Unlike many Left-leaning critics of the Government's policies, Professor Phelps is in the free-market camp and director of Columbia's Centre on Capitalism and Society. He made his name refuting the "Phillips Curve" assumptions of the 1960s that policy-makers could exploit an easy Keynesian trade-off between inflation and unemployment.

His warning echoes arguments made by Shadow Chancellor Ed Balls and may cause some discomfort in Downing Street, especially after CBI data for early August showed the sharpest drop in retail sales for a year.

Professor Phelps said the rich states all need to bring ballooning debts under control, but at a calibrated pace. The US has been too timid. "To do just $100bn of tightening this year is nothing. The US is in a complete mess and it must move to a budget surplus in absolute terms," he said.

He compared the US task with Britain's plight in the late 1940s. "The question is how to pay for the 'war', which is what Keynes worried about, except this time the war was our own housing market."

Like other Nobel laureates in Lindau, he warned against a third blast of quantitative easing (QE) by the Federal Reserve now that US core inflation is creeping back up to 2pc.

"I was a supporter of QE2 to prevent deflation but that potential justification is no longer there.
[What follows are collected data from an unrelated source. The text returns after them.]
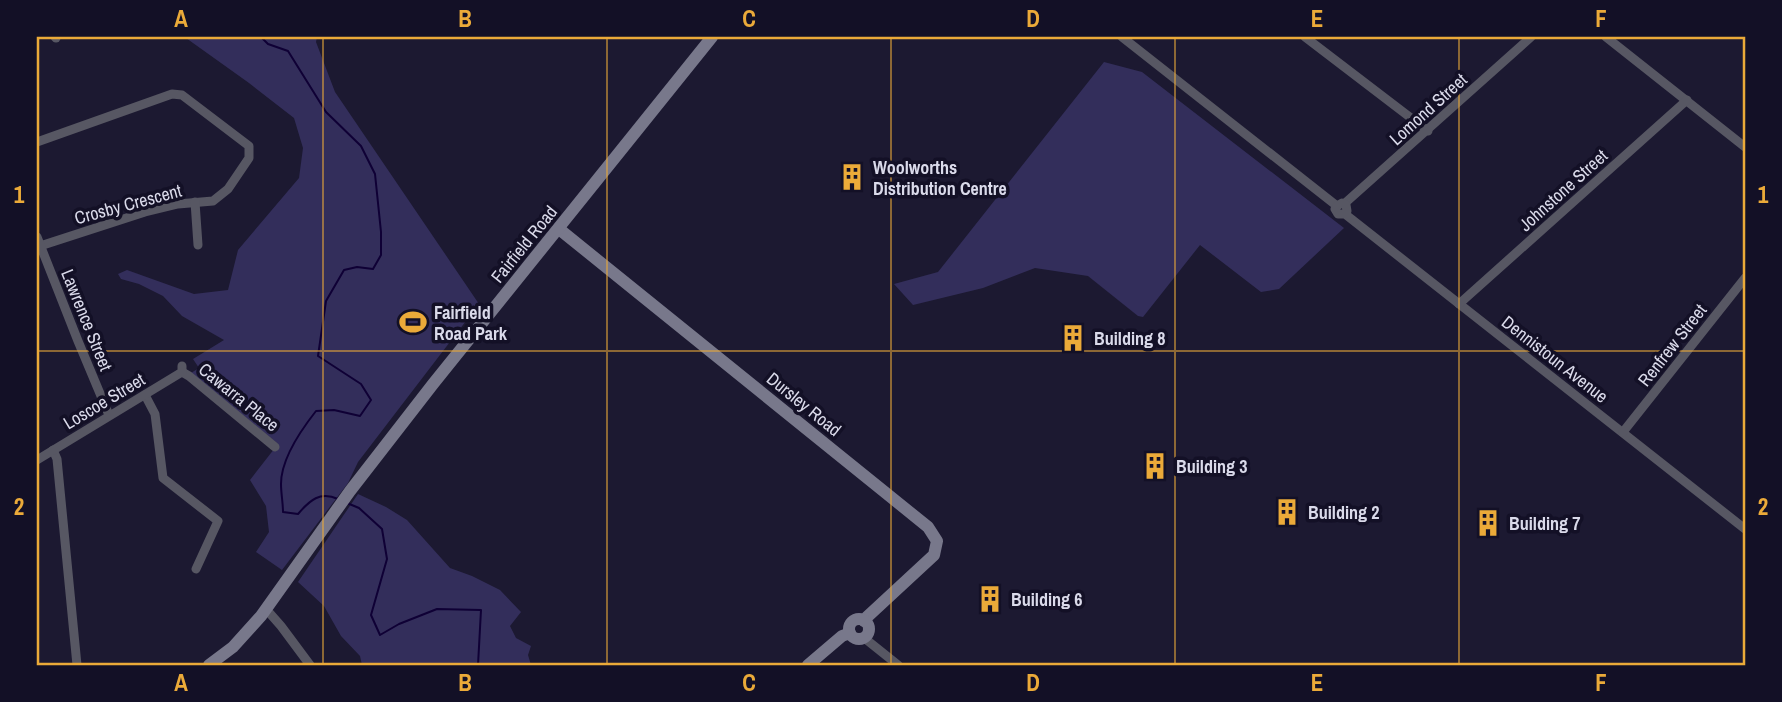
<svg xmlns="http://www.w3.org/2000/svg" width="1782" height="702" font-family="'Archivo Narrow',sans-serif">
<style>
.green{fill:#332e5b}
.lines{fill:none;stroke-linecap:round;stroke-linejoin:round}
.stream{stroke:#0f0035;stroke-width:2}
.street{stroke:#575763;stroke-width:9}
.secondary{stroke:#78788b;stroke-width:12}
.grid{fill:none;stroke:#ebaa39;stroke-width:2;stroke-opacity:0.55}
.labels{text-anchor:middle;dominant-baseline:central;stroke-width:7;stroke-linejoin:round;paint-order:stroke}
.street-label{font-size:18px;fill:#dadaea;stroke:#131026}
.poi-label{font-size:18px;font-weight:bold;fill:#dadaea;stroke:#131026;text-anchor:start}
.neatline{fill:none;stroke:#ebaa39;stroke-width:2.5}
.grid-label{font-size:23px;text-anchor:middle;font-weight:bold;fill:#ebaa39}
</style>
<rect width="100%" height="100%" fill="#1c1931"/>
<g class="green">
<path d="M 187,37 L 317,37 L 316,42 L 335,92 L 479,304 L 358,462 L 348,483 L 282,570 L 256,552 L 269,532 L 266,506 L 250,480 L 278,444 L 191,373 L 199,368 L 193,359 L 224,340 L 182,316 L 163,296 L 139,284 L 121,279 L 118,274 L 127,270 L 194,294 L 228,290 L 238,250 L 299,178 L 303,148 L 294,118 L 249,83 L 186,38 Z"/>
<path d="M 1104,62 L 1142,72 L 1344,228 L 1279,289 L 1261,292 L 1200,245 L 1143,317 L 1138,316 L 1088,276 L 1035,268 L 983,288 L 913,305 L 894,284 L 938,272 Z"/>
<path d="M 358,494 L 386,507 L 407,520 L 450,568 L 472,576 L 500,590 L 521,612 L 510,626 L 516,638 L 531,646 L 528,655 L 531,665 L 362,665 L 360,656 L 341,636 L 324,606 L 298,582 Z"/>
</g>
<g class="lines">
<g class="stream">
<path d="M 261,37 L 268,44 L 288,51 L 326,112 L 361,146 L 375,174 L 381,232 L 381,255 L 373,269 L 357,267 L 344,270 L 326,301 L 318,356 L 361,384 L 371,400 L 360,416 L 334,410 L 316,411 C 301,430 281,459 281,484 C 281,493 283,503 283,512 L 298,514 C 310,500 320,491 338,499"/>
<path d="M 347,503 L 359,508 L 382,529 L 387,559 L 371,615 L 380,635 L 399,624 L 437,609 L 481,610 L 478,665"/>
</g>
<g class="street">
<path d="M 55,37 L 56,38"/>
<path d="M 1122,37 L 1337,206"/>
<path d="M 1305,37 L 1428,131"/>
<path d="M 1606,37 L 1745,147"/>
<path d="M 37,142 L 172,94 L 182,95 L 249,146 L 249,158 L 228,189 L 213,201 L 178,204 L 145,212 L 40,246"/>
<path d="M 195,202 L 198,245"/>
<path d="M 1344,204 L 1531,37"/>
<path d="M 1345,214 L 1347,211 L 1346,205 L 1342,203 L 1337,206 L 1335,209 L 1338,214 L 1345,214 L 1745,529"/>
<path d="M 37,237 L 78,341 L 109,415"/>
<path d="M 1459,304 L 1687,100"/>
<path d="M 182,372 L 189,376 L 275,447"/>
<path d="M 145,395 L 155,414 L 163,478 L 218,521 L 196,569"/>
<path d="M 1623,432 L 1745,278"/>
<path d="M 53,450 L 57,459 L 77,665"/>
<path d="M 37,460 L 182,372 L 182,366"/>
<path d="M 266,609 L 281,626 L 310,665"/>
<path d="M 865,637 L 868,641 L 898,665"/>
</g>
<g class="secondary">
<path d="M 559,229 L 928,527 L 937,541 L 934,555 L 867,617 L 864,621"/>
<circle cx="859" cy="629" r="10"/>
<path d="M 209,665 L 233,647 L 261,616 L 350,491 L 433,384 L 712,37"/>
<path d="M 808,665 L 842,636 L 850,633"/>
</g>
</g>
<path class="grid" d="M 323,37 L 323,665M 607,37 L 607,665M 891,37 L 891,665M 1175,37 L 1175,665M 1459,37 L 1459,665M 37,351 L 1745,351"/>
<defs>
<symbol id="building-bare" viewBox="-9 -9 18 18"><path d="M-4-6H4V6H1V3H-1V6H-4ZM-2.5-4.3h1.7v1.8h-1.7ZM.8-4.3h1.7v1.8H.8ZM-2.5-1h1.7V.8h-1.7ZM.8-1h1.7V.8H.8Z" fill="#ebaa39" stroke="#131026" stroke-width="2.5" paint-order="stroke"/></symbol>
<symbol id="stadium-bare" viewBox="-9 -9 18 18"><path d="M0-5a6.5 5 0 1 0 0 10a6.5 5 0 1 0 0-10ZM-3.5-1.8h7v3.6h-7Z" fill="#ebaa39" stroke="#131026" stroke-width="2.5" paint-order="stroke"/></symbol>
</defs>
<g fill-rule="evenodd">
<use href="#building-bare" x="833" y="158" width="38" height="38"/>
<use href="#stadium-bare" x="394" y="303" width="38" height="38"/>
<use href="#building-bare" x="1054" y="319" width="38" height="38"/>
<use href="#building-bare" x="1136" y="447" width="38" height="38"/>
<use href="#building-bare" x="1268" y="493" width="38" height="38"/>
<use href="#building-bare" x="1469" y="504" width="38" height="38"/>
<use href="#building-bare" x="971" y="580" width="38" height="38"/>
</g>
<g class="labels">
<g class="street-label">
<text transform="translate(1428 109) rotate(-42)">Lomond Street</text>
<text transform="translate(1563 190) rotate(-42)">Johnstone Street</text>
<text transform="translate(128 204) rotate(-15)">Crosby Crescent</text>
<text transform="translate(524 244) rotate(-51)">Fairfield Road</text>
<text transform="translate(87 320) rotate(68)">Lawrence Street</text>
<text transform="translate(1672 345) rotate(-52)">Renfrew Street</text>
<text transform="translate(1555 359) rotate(38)">Dennistoun Avenue</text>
<text transform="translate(239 397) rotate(39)">Cawarra Place</text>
<text transform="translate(104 401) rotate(-31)">Loscoe Street</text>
<text transform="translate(804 404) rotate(39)">Dursley Road</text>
</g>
<g class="poi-label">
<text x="873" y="167">Woolworths<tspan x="873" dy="21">Distribution Centre</tspan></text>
<text x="434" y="312">Fairfield<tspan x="434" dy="21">Road Park</tspan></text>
<text x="1094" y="338">Building 8</text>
<text x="1176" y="466">Building 3</text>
<text x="1308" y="512">Building 2</text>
<text x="1509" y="523">Building 7</text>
<text x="1011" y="599">Building 6</text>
</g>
</g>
<rect width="1782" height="702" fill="none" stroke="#131026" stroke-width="77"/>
<rect x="38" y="38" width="1706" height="626" class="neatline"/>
<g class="grid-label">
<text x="181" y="27">A</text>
<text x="465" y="27">B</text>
<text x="749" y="27">C</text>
<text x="1033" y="27">D</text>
<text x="1317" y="27">E</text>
<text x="1601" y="27">F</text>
<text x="19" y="203">1</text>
<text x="1763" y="203">1</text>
<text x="19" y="515">2</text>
<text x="1763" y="515">2</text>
<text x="181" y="691">A</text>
<text x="465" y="691">B</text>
<text x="749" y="691">C</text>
<text x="1033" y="691">D</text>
<text x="1317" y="691">E</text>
<text x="1601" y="691">F</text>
</g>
</svg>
The Fed should remain very watchful and keep its finger on the trigger. If we get a cyclical contraction on top of a slump, it could be serious."

Myron Scholes, who won the Nobel Prize for theories on derivatives, said QE is a misguided attempt to disguise both a bank bailout and dollar devaluation.
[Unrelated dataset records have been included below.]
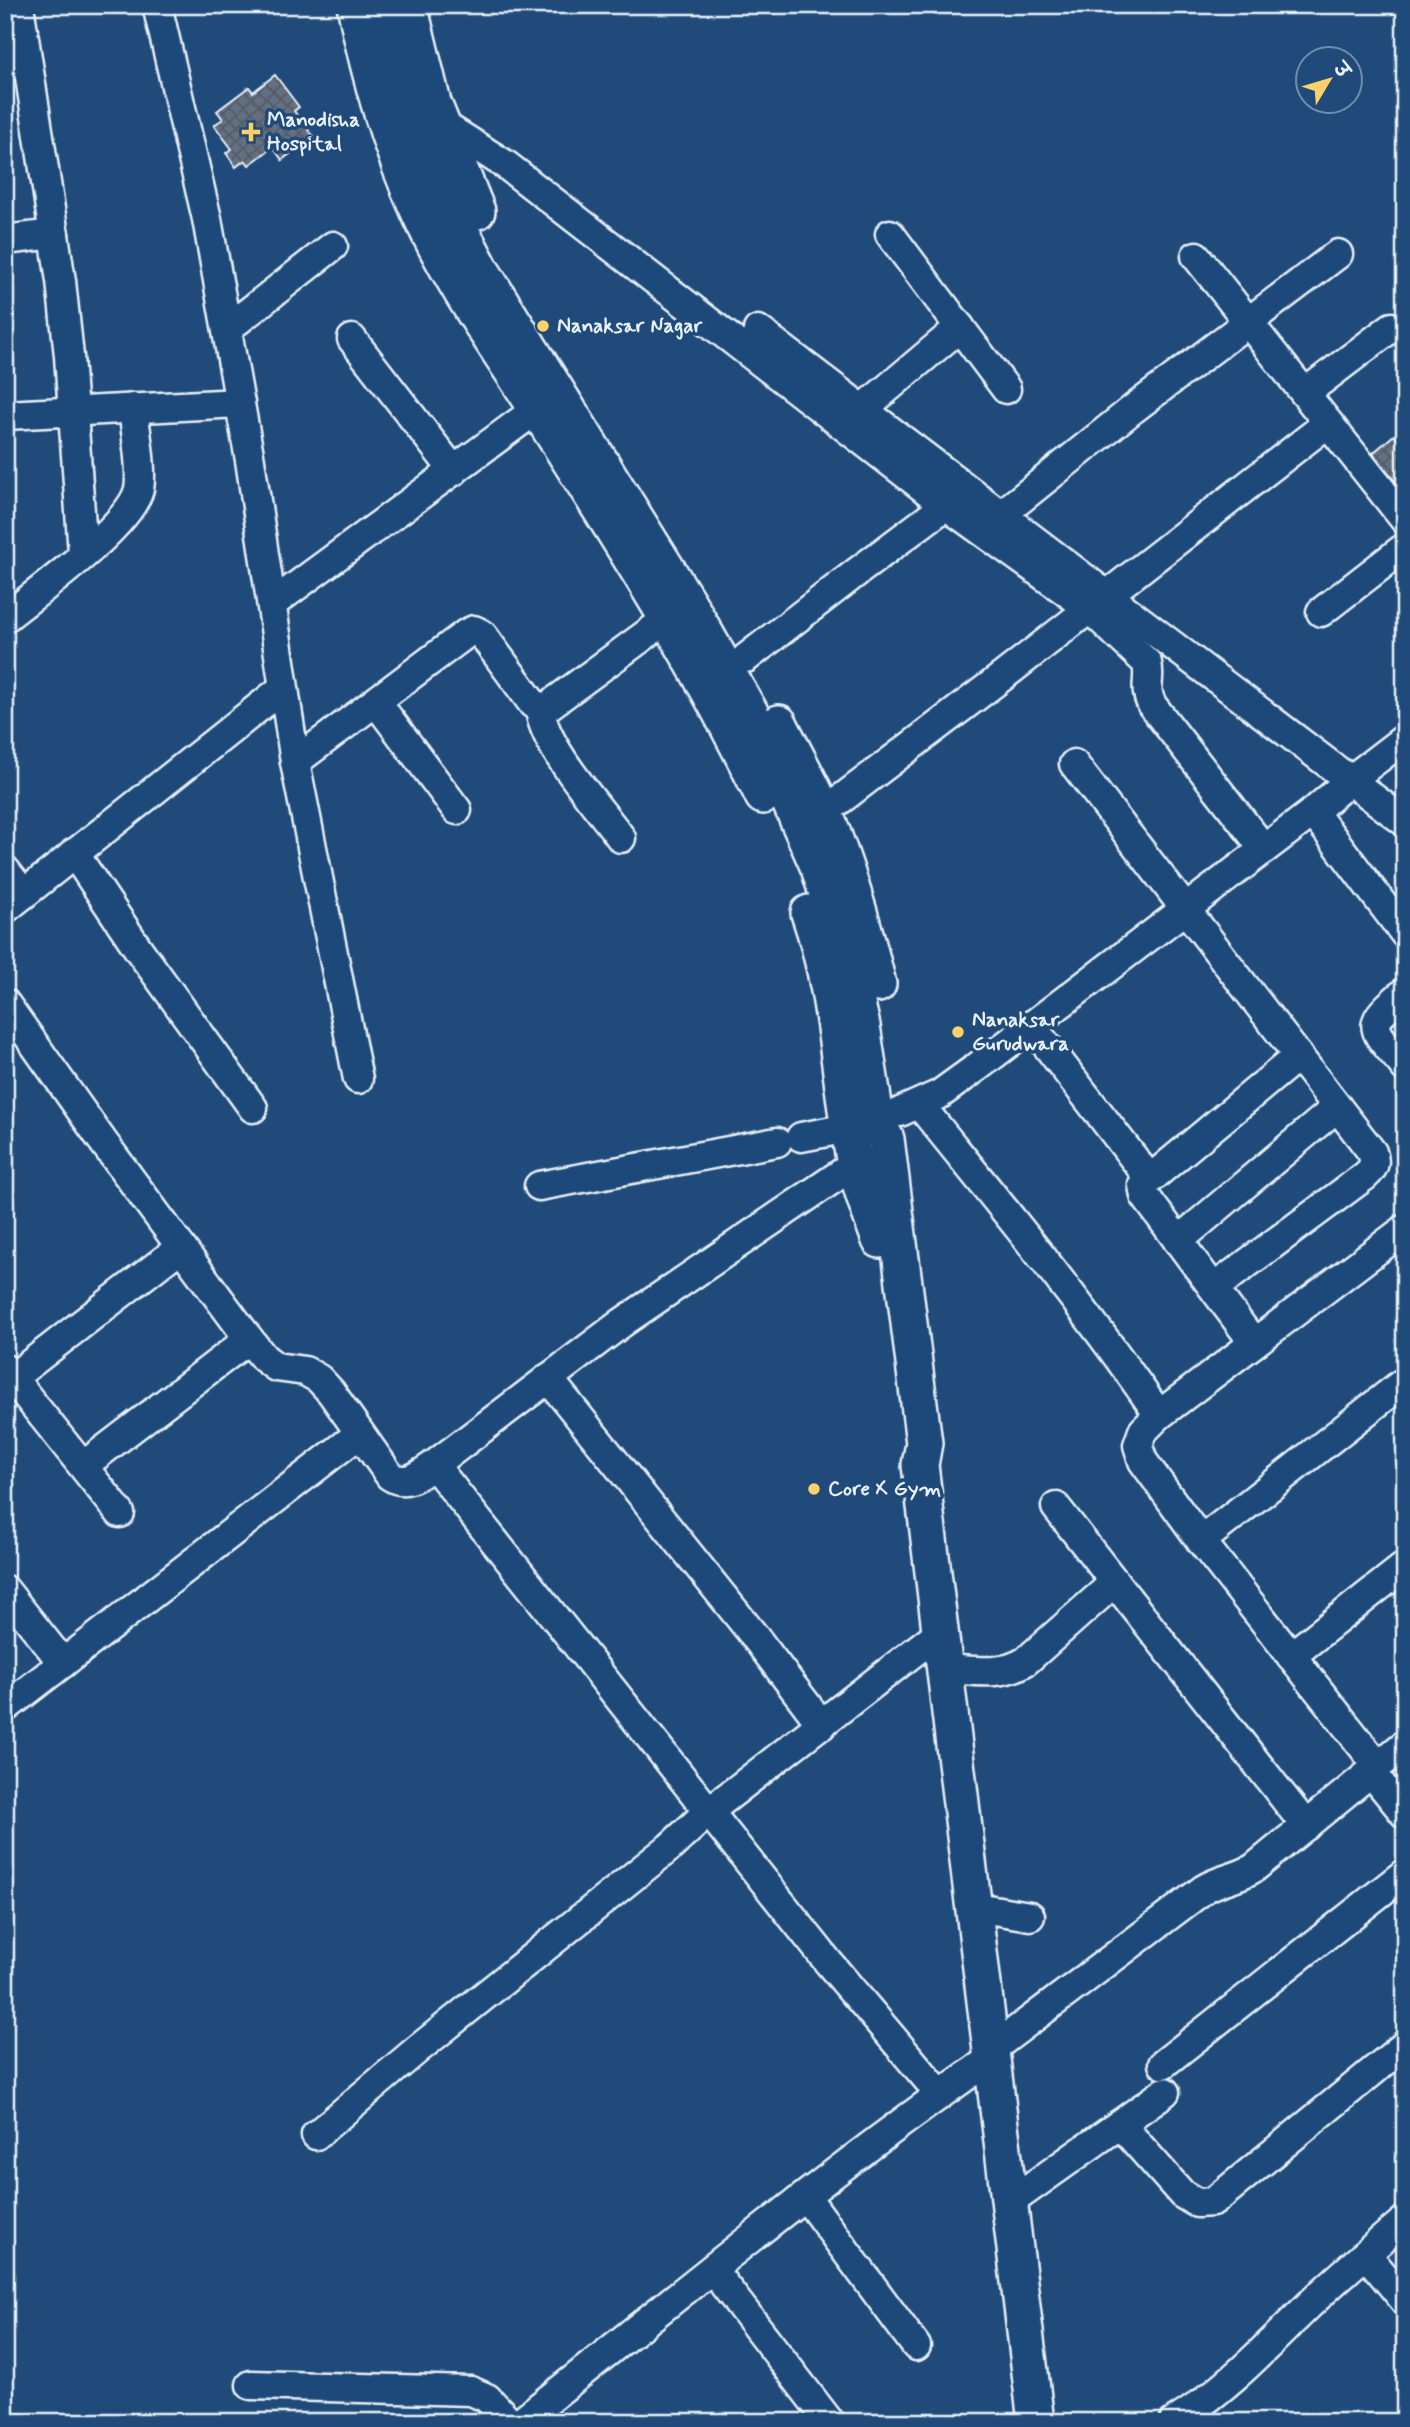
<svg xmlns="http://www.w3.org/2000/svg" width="1410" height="2427" font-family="Mynerve,'Playpen Sans Deva',sans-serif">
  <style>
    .building { fill: url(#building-cross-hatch); stroke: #e8f1f8; stroke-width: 2 }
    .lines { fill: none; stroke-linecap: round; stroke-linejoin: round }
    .minor-casing { stroke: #e8f1f8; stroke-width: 33 }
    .major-casing { stroke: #e8f1f8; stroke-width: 40 }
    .minor { stroke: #1f4a7a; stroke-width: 28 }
    .major { stroke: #1f4a7a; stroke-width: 35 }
    .poi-dot { fill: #ffd166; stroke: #1f4a7a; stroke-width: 2.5 }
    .labels { text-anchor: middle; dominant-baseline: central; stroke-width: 7; stroke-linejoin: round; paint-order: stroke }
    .poi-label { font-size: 21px; font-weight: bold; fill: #e8f1f8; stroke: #1f4a7a; text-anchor: start }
  </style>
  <defs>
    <pattern id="building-cross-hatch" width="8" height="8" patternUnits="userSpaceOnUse" patternTransform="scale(1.75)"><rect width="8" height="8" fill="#646f84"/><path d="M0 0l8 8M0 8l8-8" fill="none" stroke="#545a64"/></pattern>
  </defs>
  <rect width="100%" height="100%" fill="#1f4a7a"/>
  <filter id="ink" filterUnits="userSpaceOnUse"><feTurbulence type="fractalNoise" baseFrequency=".0143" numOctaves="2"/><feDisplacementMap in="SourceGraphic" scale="14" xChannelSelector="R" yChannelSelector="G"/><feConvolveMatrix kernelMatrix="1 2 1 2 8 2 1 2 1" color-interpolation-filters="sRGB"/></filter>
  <g filter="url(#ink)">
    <!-- building -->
    <g class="building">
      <polygon points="275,75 299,107 294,111 313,136 282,160 273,147 249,165 245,160 236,167 226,153 232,149 214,125 223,119 217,111 249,87 253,92"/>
      <polygon points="1394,435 1405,448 1405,493 1373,453"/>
    </g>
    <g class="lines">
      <!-- minor casing -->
      <g class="minor-casing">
        <g id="minor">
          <polyline points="19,5 61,281 69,356 83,554"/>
          <polyline points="157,5 207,219 250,460 295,762 358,1079"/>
          <path d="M440,123L506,165L947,506L1089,608L1147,663C1151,680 1143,687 1152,705L1264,849"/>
          <polyline points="890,234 1006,389"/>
          <polyline points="5,240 54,234"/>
          <polyline points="1196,256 1405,520"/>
          <polyline points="227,329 333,246"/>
          <polyline points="758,330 1405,822"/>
          <polyline points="352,339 454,471"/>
          <polyline points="1305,393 1392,327"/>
          <polyline points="863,409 960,327"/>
          <polyline points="5,415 240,403"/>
          <polyline points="1002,514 1133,409 1338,254"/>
          <polyline points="272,604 537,409"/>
          <polyline points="1321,612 1405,547"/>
          <path d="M5,618C36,593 131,525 139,489C143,469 135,429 133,408"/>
          <polyline points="746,658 857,572 961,494"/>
          <polyline points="377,703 457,810"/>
          <path d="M540,708C542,745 598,806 621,838"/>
          <polyline points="295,762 467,633 474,630 482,634 533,704 540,708 547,707 667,619"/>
          <path d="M1074,764L1372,1152C1376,1163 1374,1168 1365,1176L1214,1288"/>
          <polyline points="824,812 1003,676 1328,423"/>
          <polyline points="1313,812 1405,934"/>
          <polyline points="74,853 139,950 253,1108"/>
          <polyline points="5,870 24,894"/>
          <polyline points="5,909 283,688"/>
          <path d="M1405,992C1361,1027 1373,1028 1405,1067"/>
          <path d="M5,1003L104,1143L249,1339L264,1358L276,1367L305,1371L319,1379L331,1392L390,1476C406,1487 420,1474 434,1465L623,1322L855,1164"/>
          <polyline points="1031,1025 1149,1178"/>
          <path d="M919,1104C1001,1206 1085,1307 1159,1415"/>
          <polyline points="900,1112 940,1094 976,1068 1313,812 1349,781 1405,738"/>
          <polyline points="801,1137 849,1128"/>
          <polyline points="539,1186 777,1142"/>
          <polyline points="1178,1241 1337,1107"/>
          <polyline points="1254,1343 1145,1196 1143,1185 1298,1056"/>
          <polyline points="5,1369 120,1513"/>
          <polyline points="12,1378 181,1247"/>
          <polyline points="548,1378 756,1638 822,1725"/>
          <polyline points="434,1465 829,1963 940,2094"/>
          <polyline points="83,1466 249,1339"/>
          <polyline points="1056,1507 1306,1826"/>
          <polyline points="1201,1541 1405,1381"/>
          <polyline points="5,1590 63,1663"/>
          <polyline points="1291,1656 1405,1566"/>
          <path d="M945,1669C973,1670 1001,1677 1026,1661L1115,1582"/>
          <polyline points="5,1708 359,1434"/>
          <polyline points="1378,1766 1201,1541 1143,1461 1138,1445 1143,1431 1159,1415 1405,1229"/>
          <polyline points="1371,1772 1405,1814"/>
          <polyline points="975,1907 1030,1916"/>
          <path d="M992,2049L1204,1889C1220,1879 1238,1878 1254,1868L1405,1744"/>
          <polyline points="1163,2064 1405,1873"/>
          <polyline points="1120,2124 1182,2194 1197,2203 1213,2202 1405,2045"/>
          <polyline points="316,2135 418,2049 670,1847 708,1812 941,1631"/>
          <polyline points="806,2197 916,2346"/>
          <polyline points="1010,2202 1165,2092"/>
          <polyline points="1366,2254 1405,2301"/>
          <polyline points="712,2269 829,2421"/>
          <polyline points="251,2385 471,2391 487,2398 510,2422"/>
          <path d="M520,2422C675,2299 829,2171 992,2058"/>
          <path d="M1174,2422C1225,2391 1265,2348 1308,2306C1339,2276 1372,2248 1405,2220"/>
        </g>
      </g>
      <!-- major casing -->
      <g class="major-casing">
        <g id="major">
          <path d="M355,5C369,76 389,146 419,212C451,283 497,347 539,412C618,537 699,662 763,796"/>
          <polyline points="381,5 405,100 423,150 449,208 482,271 690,606 750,712 819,868 846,954 862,1026 876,1118 886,1139 924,1443 920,1465 1036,2422"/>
          <polyline points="409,5 433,103 477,211"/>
          <path d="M779,723C794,753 811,783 825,814C848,869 864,926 878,984"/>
          <path d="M809,913C835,987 838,1065 851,1142C856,1176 868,1208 880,1240"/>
        </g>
      </g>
      <!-- minor -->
      <use href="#minor" class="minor"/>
      <!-- major -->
      <use href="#major" class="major"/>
    </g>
  </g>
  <!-- markers -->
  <g class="poi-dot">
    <path d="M247.5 121.5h7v7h7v7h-7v7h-7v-7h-7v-7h7z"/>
    <circle cx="543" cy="326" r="7"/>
    <circle cx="958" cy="1032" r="7"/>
    <circle cx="814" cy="1489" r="7"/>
  </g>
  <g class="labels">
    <!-- poi labels -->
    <g class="poi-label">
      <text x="267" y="120">Manodisha<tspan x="267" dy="24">Hospital</tspan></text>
      <text x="557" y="326">Nanaksar Nagar</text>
      <text x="972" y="1020">Nanaksar<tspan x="972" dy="24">Gurudwara</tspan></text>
      <text x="828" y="1489">Core X Gym</text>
    </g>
  </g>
  <!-- margin -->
  <rect width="1410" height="2427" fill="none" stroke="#1f4a7a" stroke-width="28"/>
  <rect x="14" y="14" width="1382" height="2399" fill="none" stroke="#e8f1f8" stroke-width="2.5" filter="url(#ink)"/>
  <!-- north arrow -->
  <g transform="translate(1329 80) rotate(52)"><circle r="33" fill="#1f4a7a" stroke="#6f8dac" stroke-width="2"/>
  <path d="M0-5L12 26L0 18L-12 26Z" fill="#ffd166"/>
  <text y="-10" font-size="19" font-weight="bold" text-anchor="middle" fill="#e8f1f8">उ</text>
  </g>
</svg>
"Ben Bernanke knows his pistol is close to blanks. He is trying to weaken the dollar but it is only so long before Japan, Switzerland and others figure out how to retaliate, and if there is QE3 they will start arming themselves," he told the Telegraph.

"The question is how unconventional will Bernanke be. Will he buy equities, or real estate, until the Fed owns everything? The more illiquid assets they buy, the more difficult it will be to unwind.

"I wonder whether Bernanke might not say that 'the Europeans are our friends, and we know that the European Central Bank can't print money to buy bonds because the Germans won't let them. And since the ECB will soon run out of money, we will step in and start buying European government bonds for them'. It is something to think about," he said.

Mr Bernanke hinted at this during a 2002 speech on deflation that is widely view as his policy "road map" for in extremis. Buying EMU bonds would allow the Fed to drive down the dollar and stabilise Europe's debt crisis at the same time.

Professor Scholes said the eurozone has squandered its chance of making the system work. "They had the opportunity from 1997 to 2010 to think about how to make the euro work and create a fiscal union. They did nothing," he said.

"For a common area to work it has to be 'socialised' with common taxation and fiscal transfers. People have to think that Italians are the same as Germans, and can work in each other's country. There has to be a homogeneity of beliefs."

He said the West risks repeating the errors of Japan the longer it refuses to confront the mountain of bad debts and fails to clears the way for a new cycle of growth. "I think it would have been better to get it over right away, even though it would have been a huge shock to the system. We had this heart attack and they keep treating every other part of the body, the hands, the feet, or the ankles," he said.

Mr Scholes, known to many as the guru behind the LTCM hedge fund that came to grief in 1998, said the apparent calm induced by global policy makers and central banks during the bubble created a massive risk free illusion and primed the system for disaster. "If things can be too calm, and volatility too low, people stop worrying. The tiger looked caged, but the cage door was open."